- _Exercise goal_: Your answer must be the data repeated exactly, with no pictures in it.

- _Material provided_:
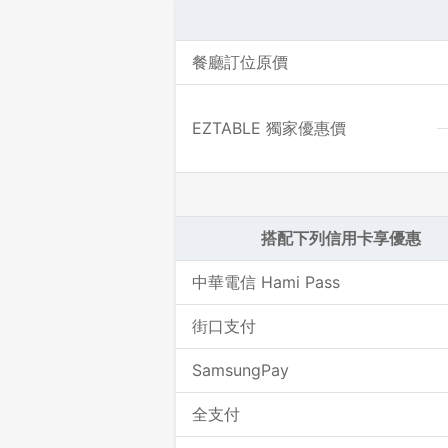
餐廳訂位原價
EZTABLE 獨家優惠價
搭配下列信用卡享優惠
中華電信 Hami Pass
街口支付
SamsungPay
全支付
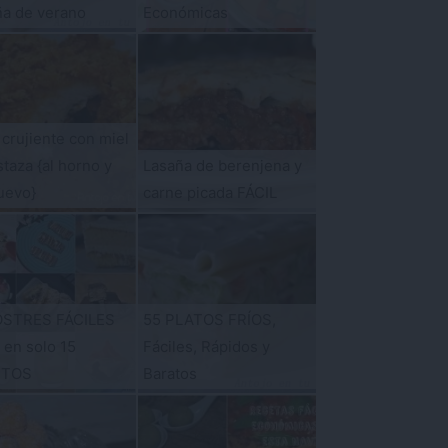
ña de verano
Económicas
 crujiente con miel
taza {al horno y
Lasaña de berenjena y
uevo}
carne picada FÁCIL
OSTRES FÁCILES
55 PLATOS FRÍOS,
s en solo 15
Fáciles, Rápidos y
UTOS
Baratos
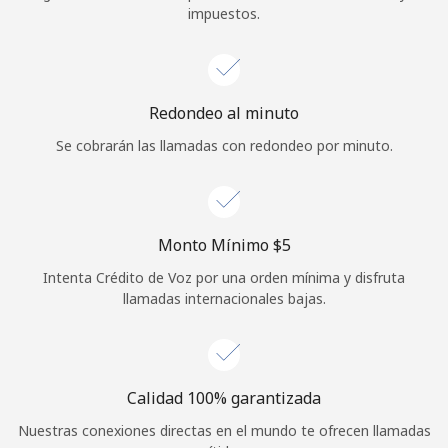
impuestos.
Iniciar Sesión
o
Redondeo al minuto
Continuar con
Se cobrarán las llamadas con redondeo por minuto.
Monto Mínimo ⁦$5⁩
Intenta Crédito de Voz por una orden mínima y disfruta
llamadas internacionales bajas.
Calidad 100% garantizada
Nuestras conexiones directas en el mundo te ofrecen llamadas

- _Result of the task_:
餐廳訂位原價
EZTABLE 獨家優惠價
搭配下列信用卡享優惠
中華電信 Hami Pass
街口支付
SamsungPay
全支付
ña de verano
Económicas
 crujiente con miel
taza {al horno y
Lasaña de berenjena y
uevo}
carne picada FÁCIL
OSTRES FÁCILES
55 PLATOS FRÍOS,
s en solo 15
Fáciles, Rápidos y
UTOS
Baratos
impuestos.
Iniciar Sesión
o
Redondeo al minuto
Continuar con
Se cobrarán las llamadas con redondeo por minuto.
Monto Mínimo ⁦$5⁩
Intenta Crédito de Voz por una orden mínima y disfruta
llamadas internacionales bajas.
Calidad 100% garantizada
Nuestras conexiones directas en el mundo te ofrecen llamadas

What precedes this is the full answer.